To what end? The sky is the apparent limit, at least until the need for profit comes calling. Anything could happen in the next few years, but the Wall Street Journal reports how Anthropic projects that they will break even by 2028 while OpenAI is forecast to lose $74 billion in that same year.
And in case anybody wondered how Mark Zuckerberg’s quest for “superintelligence” is going, Meta also pledged to spend over $1 billion on a 700,000 square-foot data center in Wisconsin. Zuckerberg has further forecast a $600 billion total spend on AI infrastructure through 2028.
🎲🎰🎯 Teamsters’ turmoil at casinos
A strike at Horseshoe Indianapolis casino is approaching the one-month mark. This week, a federal court upheld the Caesars Entertainment-owned casino’s decision to have the picket line moved. The workers’ election date to join the Teamsters has been on hold due to the government shutdown, and the union sued the City of Shelbyville while claiming violation of First Amendment rights. A federal district court judge did not agree with the union’s claim since workers weren’t asked to move off Horseshoe’s property, simply to an area less likely to further disrupt casino operations.

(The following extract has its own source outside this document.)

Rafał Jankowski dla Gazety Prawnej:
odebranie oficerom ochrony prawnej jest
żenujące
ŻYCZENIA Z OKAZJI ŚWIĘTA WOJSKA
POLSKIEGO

And in Las Vegas, Teamsters members authorized a strike at the off-strip Rio hotel-casino following two years of contract negotiations. Currently, 100 workers have been working without a contract since April 2024, and the strike could disrupt upcoming events such as the Formula One Las Vegas Grand Prix and National Finals Rodeo.
In this case, what happens in Vegas might not stay in Vegas.